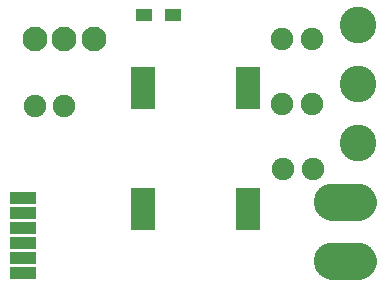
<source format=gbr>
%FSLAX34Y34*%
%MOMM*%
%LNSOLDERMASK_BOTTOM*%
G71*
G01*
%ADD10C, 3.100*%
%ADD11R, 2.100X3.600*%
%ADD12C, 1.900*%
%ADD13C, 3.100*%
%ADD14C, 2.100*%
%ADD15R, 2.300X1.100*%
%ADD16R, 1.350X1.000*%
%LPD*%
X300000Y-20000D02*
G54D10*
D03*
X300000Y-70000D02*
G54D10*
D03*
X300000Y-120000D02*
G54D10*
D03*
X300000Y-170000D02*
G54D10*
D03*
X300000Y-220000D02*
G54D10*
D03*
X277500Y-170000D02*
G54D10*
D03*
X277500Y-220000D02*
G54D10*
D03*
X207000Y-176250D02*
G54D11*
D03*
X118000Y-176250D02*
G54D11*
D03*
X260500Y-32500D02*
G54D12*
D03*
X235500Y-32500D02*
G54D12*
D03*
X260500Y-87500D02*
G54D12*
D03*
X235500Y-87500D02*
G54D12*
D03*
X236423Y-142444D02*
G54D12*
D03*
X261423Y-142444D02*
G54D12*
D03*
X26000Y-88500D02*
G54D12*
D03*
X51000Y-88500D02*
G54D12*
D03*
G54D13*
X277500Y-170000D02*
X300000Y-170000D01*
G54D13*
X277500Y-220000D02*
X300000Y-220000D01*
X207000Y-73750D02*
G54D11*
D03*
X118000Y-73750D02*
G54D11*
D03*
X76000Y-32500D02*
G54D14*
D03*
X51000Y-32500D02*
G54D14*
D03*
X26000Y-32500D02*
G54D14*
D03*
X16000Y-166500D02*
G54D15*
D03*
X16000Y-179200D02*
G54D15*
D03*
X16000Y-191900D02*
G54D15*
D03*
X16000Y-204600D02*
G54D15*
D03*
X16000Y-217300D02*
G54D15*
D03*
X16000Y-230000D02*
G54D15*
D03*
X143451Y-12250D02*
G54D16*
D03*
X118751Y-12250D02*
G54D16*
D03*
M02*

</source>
________________________________________
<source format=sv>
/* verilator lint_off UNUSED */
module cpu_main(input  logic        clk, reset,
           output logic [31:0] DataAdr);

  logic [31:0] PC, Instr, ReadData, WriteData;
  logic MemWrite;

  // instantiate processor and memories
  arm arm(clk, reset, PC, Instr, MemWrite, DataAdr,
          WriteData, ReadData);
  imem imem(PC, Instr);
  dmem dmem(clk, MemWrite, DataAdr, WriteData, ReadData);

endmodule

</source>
________________________________________
All lines above with the word "WriteData" need to be reported.

▸ Result of the exercise
  logic [31:0] PC, Instr, ReadData, WriteData;
          WriteData, ReadData);
  dmem dmem(clk, MemWrite, DataAdr, WriteData, ReadData);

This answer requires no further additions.